GOAL OF THE EXERCISE >>
Reproduce, word for word, all of the text in the material below, omitting the pictures.

MATERIAL SHOWN >>

──────────

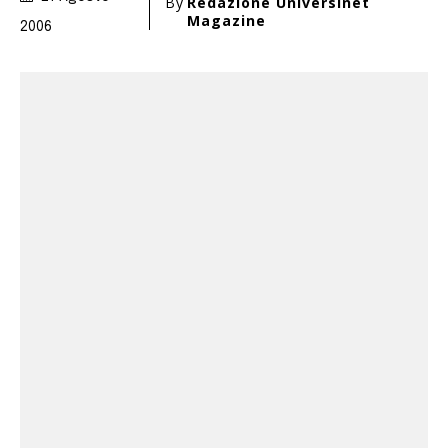
By
Redazione Universinet
Magazine
2006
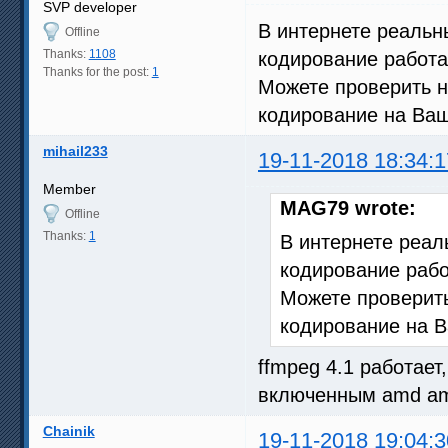
SVP developer
В интернете реаль
Offline
Thanks:
1108
кодирование работа
Thanks for the post:
1
Можете проверить 
кодирование на Ва
mihail233
19-11-2018 18:34:1
Member
MAG79 wrote:
Offline
Thanks:
1
В интернете реа
кодирование раб
Можете проверит
кодирование на 
ffmpeg 4.1 работает
включенным amd a
Chainik
19-11-2018 19:04:3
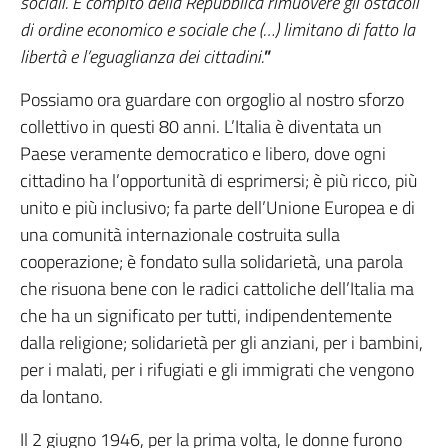
sociali. È compito della Repubblica rimuovere gli ostacoli
di ordine economico e sociale che (…) limitano di fatto la
libertà e l’eguaglianza dei cittadini.
”
Possiamo ora guardare con orgoglio al nostro sforzo
collettivo in questi 80 anni. L’Italia è diventata un
Paese veramente democratico e libero, dove ogni
cittadino ha l’opportunità di esprimersi; è più ricco, più
unito e più inclusivo; fa parte dell’Unione Europea e di
una comunità internazionale costruita sulla
cooperazione; è fondato sulla solidarietà, una parola
che risuona bene con le radici cattoliche dell’Italia ma
che ha un significato per tutti, indipendentemente
dalla religione; solidarietà per gli anziani, per i bambini,
per i malati, per i rifugiati e gli immigrati che vengono
da lontano.
Il 2 giugno 1946, per la prima volta, le donne furono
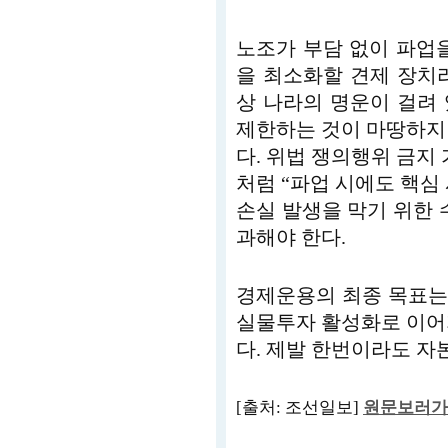
노조가 부담 없이 파업
을 최소화할 견제 장치
상 나라의 명운이 걸려
제한하는 것이 마땅하지
다. 위법 쟁의행위 금
처럼 “파업 시에도 핵심
손실 발생을 막기 위한 
과해야 한다.
경제운용의 최종 목표는
실물투자 활성화로 이어
다. 제발 한번이라도 자
[출처: 조선일보]
원문보러가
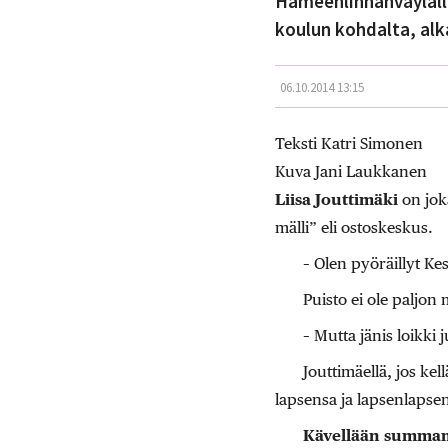
Hämeenlinnanväylällä
koulun kohdalta, alk
06.10.2014 13:15
Teksti Katri Simonen
Kuva Jani Laukkanen
Liisa Jouttimäki
on jok
mälli” eli ostoskeskus.
– Olen pyöräillyt Ke
Puisto ei ole paljon m
– Mutta jänis loikki
Jouttimäellä, jos ke
lapsensa ja lapsenlapsen
Kävellään summam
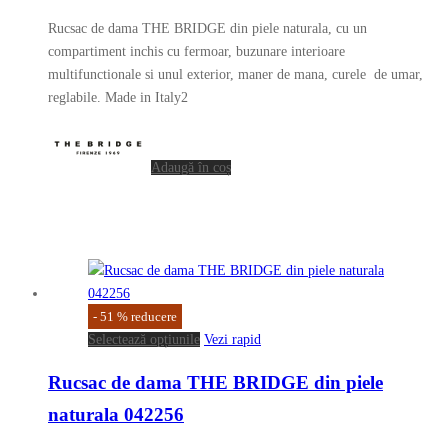
inițial
curent
Rucsac de dama THE BRIDGE din piele naturala, cu un
a
este:
compartiment inchis cu fermoar, buzunare interioare
fost:
949.00 lei.
multifunctionale si unul exterior, maner de mana, curele de umar,
reglabile. Made in Italy2
2,155.00 lei.
Adaugă în coș
-
51
%
reducere
Acest
Selectează opțiunile
Vezi rapid
produs
Rucsac de dama THE BRIDGE din piele
are
mai
naturala 042256
multe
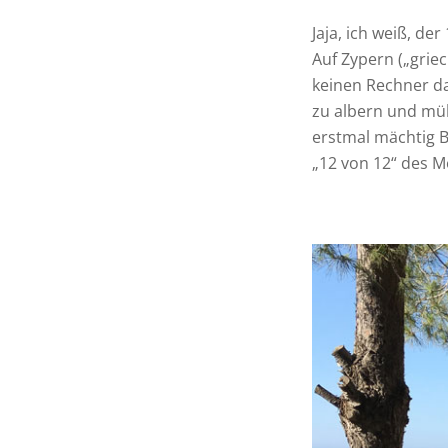
Jaja, ich weiß, der
Auf Zypern („griec
keinen Rechner da
zu albern und mü
erstmal mächtig 
„12 von 12“ des M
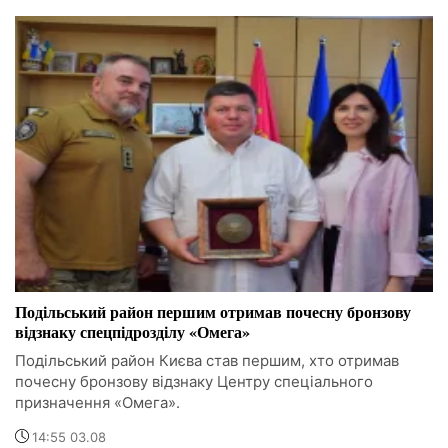
Подільський район першим отримав почесну бронзову
відзнаку спецпідрозділу «Омега»
Подільський район Києва став першим, хто отримав
почесну бронзову відзнаку Центру спеціального
призначення «Омега».
14:55 03.08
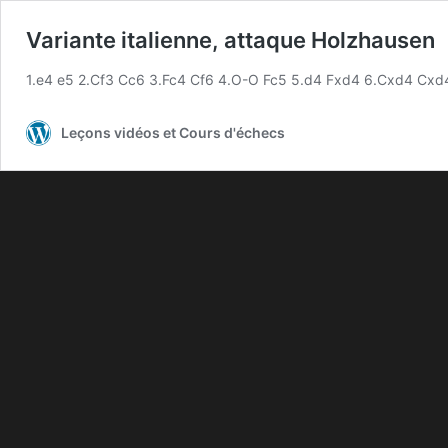
Variante italienne, attaque Holzhausen
1.e4 e5 2.Cf3 Cc6 3.Fc4 Cf6 4.O-O Fc5 5.d4 Fxd4 6.Cxd4 Cxd4 7.
Leçons vidéos et Cours d'échecs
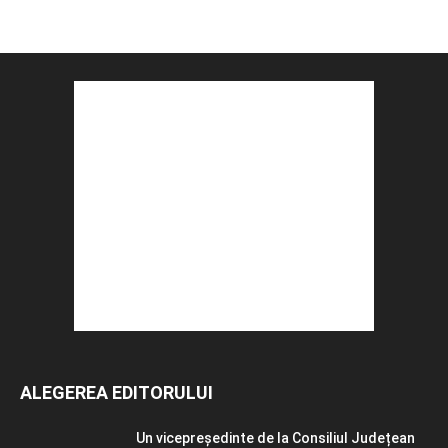
ALEGEREA EDITORULUI
Un vicepreședinte de la Consiliul Județean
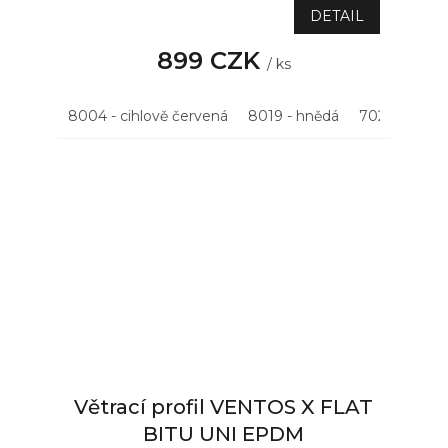
DETAIL
899 CZK
/ ks
8004 - cihlově červená
8019 - hnědá
7021 - antrac
Větrací profil VENTOS X FLAT
BITU UNI EPDM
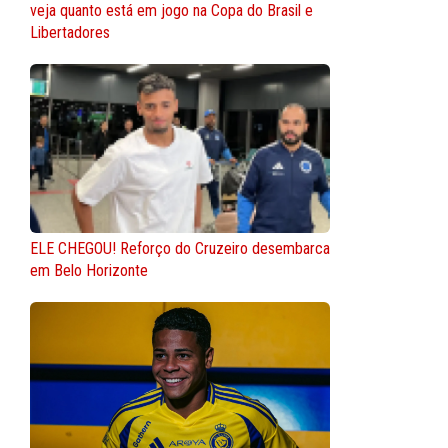
veja quanto está em jogo na Copa do Brasil e
Libertadores
ELE CHEGOU! Reforço do Cruzeiro desembarca
em Belo Horizonte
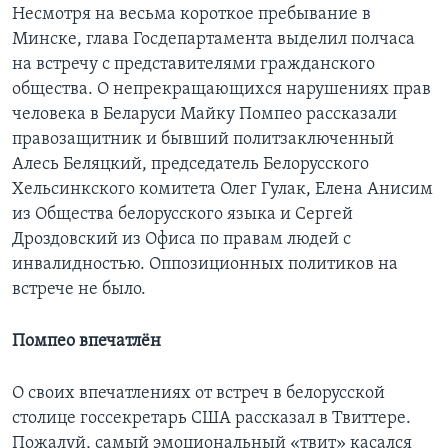
Несмотря на весьма короткое пребывание в
Минске, глава Госдепартамента выделил полчаса
на встречу с представителями гражданского
общества. О непрекращающихся нарушениях прав
человека в Беларуси Майку Помпео рассказали
правозащитник и бывший политзаключенный
Алесь Беляцкий, председатель Белорусского
Хельсинкского комитета Олег Гулак, Елена Анисим
из Общества белорусского языка и Сергей
Дроздовский из Офиса по правам людей с
инвалидностью. Оппозиционных политиков на
встрече не было.
Помпео впечатлён
О своих впечатлениях от встреч в белорусской
столице госсекретарь США рассказал в Твиттере.
Пожалуй, самый эмоциональный «твит» касался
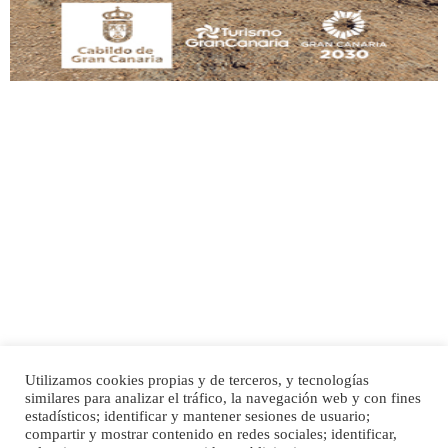
Adopción urgente
Busco adopción responsable para mi perra. Pastor alemán, hembra, 4 años. Por
motivos personales ...
Leales.org » Gran Canaria
|
6.7.2025
Utilizamos cookies propias y de terceros, y tecnologías
SHIBA PERDIDO AVDA JOSE MESA Y LOPEZ
similares para analizar el tráfico, la navegación web y con fines
PERRO MACHO RAZA SHIBA CON MICROCHIP PERDIDO HOY 06/07/2025 ZONA
Inicio
Publicidad
Política de privacidad
estadísticos; identificar y mantener sesiones de usuario;
MESA Y LOPEZ. ES MUY ASUSTADIZO
compartir y mostrar contenido en redes sociales; identificar,
Aviso Legal
Cláusula de Cookies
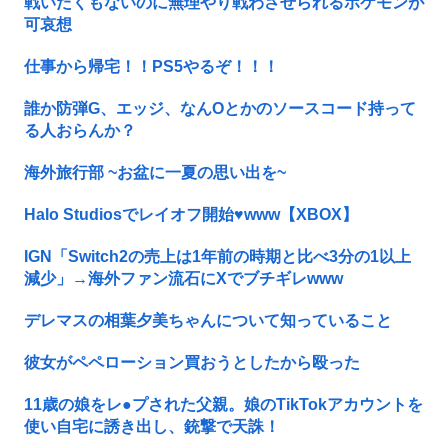
戦いたくもないのに無理やり戦わさせられるポケモンが
可哀想
仕事から帰宅！！PS5やるぞ！！！
誰か防弾G、エッジ、なんOとかのソースコード持って
る人おらんか？
海外旅行部 ~お盆に一夏の思い出を~
Halo Studiosでレイオフ開始♥www【XBOX】
IGN「Switch2の売上は1年前の時期と比べ3分の1以上
減少」→海外ファン流石にXでブチギレwww
デレマスの相葉夕美ちゃんについて知っていること
彼女がペペローション買おうとしたから殴った
11歳の娘をレ●プされた父親。娘のTikTokアカウントを
使い自宅に誘き出し、銃撃で天誅！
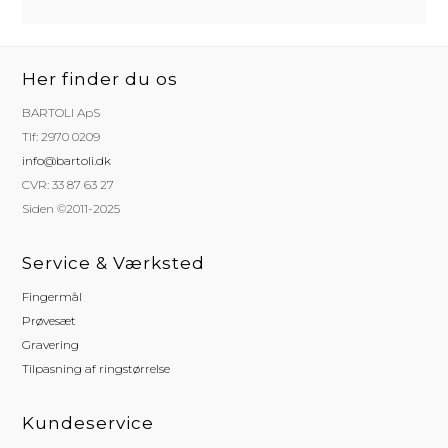
Her finder du os
BARTOLI ApS
Tlf: 2970 0209
info@bartoli.dk
CVR: 33 87 63 27
Siden ©2011-2025
Service & Værksted
Fingermål
Prøvesæt
Gravering
Tilpasning af ringstørrelse
Kundeservice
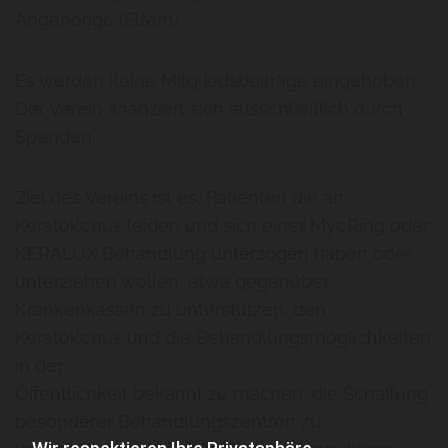
Angehörige (Eltern).
Es werden keine Mitgliedsbeiträge eingehoben.
Der Verein finanziert sich ausschließlich durch
Spenden.
Ziel des Vereins ist es, Patienten die an
Keratokonus leiden und sich einer MyoRing oder
KERALUX Behandlung unterzogen haben oder
unterziehen wollen, etwa gegenüber
Krankenkassen zu unterstützen, den
Keratokonus und die Behandlungsmöglichkeiten
in der
Öffentlichkeit bekannt zu machen, die Schaffung
besonderer Behandlungszentren zu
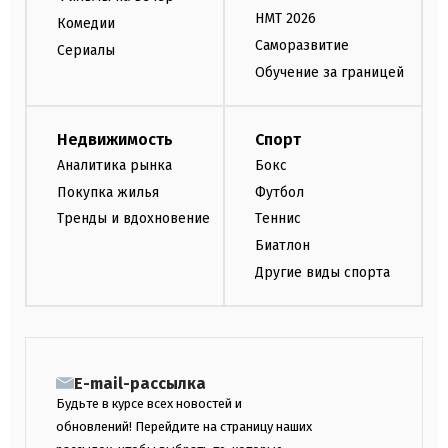
НМТ 2026
Комедии
Саморазвитие
Сериалы
Обучение за границей
Недвижимость
Спорт
Аналитика рынка
Бокс
Покупка жилья
Футбол
Тренды и вдохновение
Теннис
Биатлон
Другие виды спорта
E-mail-рассылка
Будьте в курсе всех новостей и
обновлений! Перейдите на страницу наших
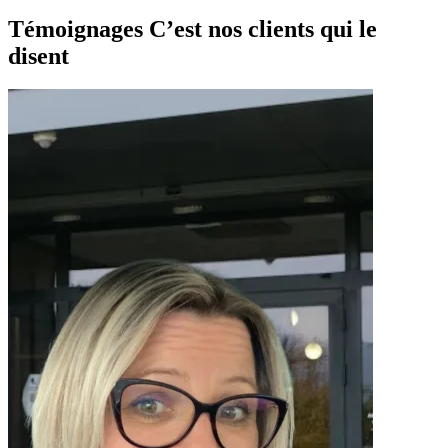
Témoignages
C’est nos clients qui le
disent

──────────

RESPONSE FOR THIS EXERCISE >>
By
Redazione Universinet
Magazine
2006
SVP developer
В интернете реаль
Offline
Thanks:
1108
кодирование работа
Thanks for the post:
1
Можете проверить 
кодирование на Ва
mihail233
19-11-2018 18:34:1
Member
MAG79 wrote:
Offline
Thanks:
1
В интернете реа
кодирование раб
Можете проверит
кодирование на 
ffmpeg 4.1 работает
включенным amd a
Chainik
19-11-2018 19:04:3
sociali. È compito della Repubblica rimuovere gli ostacoli
di ordine economico e sociale che (…) limitano di fatto la
libertà e l’eguaglianza dei cittadini.
”
Possiamo ora guardare con orgoglio al nostro sforzo
collettivo in questi 80 anni. L’Italia è diventata un
Paese veramente democratico e libero, dove ogni
cittadino ha l’opportunità di esprimersi; è più ricco, più
unito e più inclusivo; fa parte dell’Unione Europea e di
una comunità internazionale costruita sulla
cooperazione; è fondato sulla solidarietà, una parola
che risuona bene con le radici cattoliche dell’Italia ma
che ha un significato per tutti, indipendentemente
dalla religione; solidarietà per gli anziani, per i bambini,
per i malati, per i rifugiati e gli immigrati che vengono
da lontano.
Il 2 giugno 1946, per la prima volta, le donne furono
노조가 부담 없이 파업
을 최소화할 견제 장치
상 나라의 명운이 걸려
제한하는 것이 마땅하지
다. 위법 쟁의행위 금
처럼 “파업 시에도 핵심
손실 발생을 막기 위한 
과해야 한다.
경제운용의 최종 목표는
실물투자 활성화로 이어
다. 제발 한번이라도 자
[출처: 조선일보]
원문보러가
Hämeenlinnanväylällä
koulun kohdalta, alk
06.10.2014 13:15
Teksti Katri Simonen
Kuva Jani Laukkanen
Liisa Jouttimäki
on jok
mälli” eli ostoskeskus.
– Olen pyöräillyt Ke
Puisto ei ole paljon m
– Mutta jänis loikki
Jouttimäellä, jos ke
lapsensa ja lapsenlapsen
Kävellään summam
inițial
curent
Rucsac de dama THE BRIDGE din piele naturala, cu un
a
este:
compartiment inchis cu fermoar, buzunare interioare
fost:
949.00 lei.
multifunctionale si unul exterior, maner de mana, curele de umar,
reglabile. Made in Italy2
2,155.00 lei.
Adaugă în coș
-
51
%
reducere
Acest
Selectează opțiunile
Vezi rapid
produs
Rucsac de dama THE BRIDGE din piele
are
mai
naturala 042256
multe
Jaja, ich weiß, der
Auf Zypern („griec
keinen Rechner da
zu albern und mü
erstmal mächtig 
„12 von 12“ des M
Подільський район першим отримав почесну бронзову
відзнаку спецпідрозділу «Омега»
Подільський район Києва став першим, хто отримав
почесну бронзову відзнаку Центру спеціального
призначення «Омега».
14:55 03.08
Variante italienne, attaque Holzhausen
1.e4 e5 2.Cf3 Cc6 3.Fc4 Cf6 4.O-O Fc5 5.d4 Fxd4 6.Cxd4 Cxd4 7.
Leçons vidéos et Cours d'échecs
ALEGEREA EDITORULUI
Un vicepreședinte de la Consiliul Județean
DETAIL
899 CZK
/ ks
8004 - cihlově červená
8019 - hnědá
7021 - antrac
Větrací profil VENTOS X FLAT
BITU UNI EPDM
veja quanto está em jogo na Copa do Brasil e
Libertadores
ELE CHEGOU! Reforço do Cruzeiro desembarca
em Belo Horizonte
Несмотря на весьма короткое пребывание в
Минске, глава Госдепартамента выделил полчаса
на встречу с представителями гражданского
общества. О непрекращающихся нарушениях прав
человека в Беларуси Майку Помпео рассказали
правозащитник и бывший политзаключенный
Алесь Беляцкий, председатель Белорусского
Хельсинкского комитета Олег Гулак, Елена Анисим
из Общества белорусского языка и Сергей
Дроздовский из Офиса по правам людей с
инвалидностью. Оппозиционных политиков на
встрече не было.
Помпео впечатлён
О своих впечатлениях от встреч в белорусской
столице госсекретарь США рассказал в Твиттере.
Пожалуй, самый эмоциональный «твит» касался
Adopción urgente
Busco adopción responsable para mi perra. Pastor alemán, hembra, 4 años. Por
motivos personales ...
Leales.org » Gran Canaria
|
6.7.2025
Utilizamos cookies propias y de terceros, y tecnologías
SHIBA PERDIDO AVDA JOSE MESA Y LOPEZ
similares para analizar el tráfico, la navegación web y con fines
PERRO MACHO RAZA SHIBA CON MICROCHIP PERDIDO HOY 06/07/2025 ZONA
Inicio
Publicidad
Política de privacidad
estadísticos; identificar y mantener sesiones de usuario;
MESA Y LOPEZ. ES MUY ASUSTADIZO
compartir y mostrar contenido en redes sociales; identificar,
Aviso Legal
Cláusula de Cookies
戦いたくもないのに無理やり戦わさせられるポケモンが
可哀想
仕事から帰宅！！PS5やるぞ！！！
誰か防弾G、エッジ、なんOとかのソースコード持って
る人おらんか？
海外旅行部 ~お盆に一夏の思い出を~
Halo Studiosでレイオフ開始♥www【XBOX】
IGN「Switch2の売上は1年前の時期と比べ3分の1以上
減少」→海外ファン流石にXでブチギレwww
デレマスの相葉夕美ちゃんについて知っていること
彼女がペペローション買おうとしたから殴った
11歳の娘をレ●プされた父親。娘のTikTokアカウントを
使い自宅に誘き出し、銃撃で天誅！
Her finder du os
BARTOLI ApS
Tlf: 2970 0209
info@bartoli.dk
CVR: 33 87 63 27
Siden ©2011-2025
Service & Værksted
Fingermål
Prøvesæt
Gravering
Tilpasning af ringstørrelse
Kundeservice
Angehörige (Eltern).
Es werden keine Mitgliedsbeiträge eingehoben.
Der Verein finanziert sich ausschließlich durch
Spenden.
Ziel des Vereins ist es, Patienten die an
Keratokonus leiden und sich einer MyoRing oder
KERALUX Behandlung unterzogen haben oder
unterziehen wollen, etwa gegenüber
Krankenkassen zu unterstützen, den
Keratokonus und die Behandlungsmöglichkeiten
in der
Öffentlichkeit bekannt zu machen, die Schaffung
besonderer Behandlungszentren zu
НМТ 2026
Комедии
Саморазвитие
Сериалы
Обучение за границей
Недвижимость
Спорт
Аналитика рынка
Бокс
Покупка жилья
Футбол
Тренды и вдохновение
Теннис
Биатлон
Другие виды спорта
E-mail-рассылка
Будьте в курсе всех новостей и
обновлений! Перейдите на страницу наших
Témoignages
C’est nos clients qui le
disent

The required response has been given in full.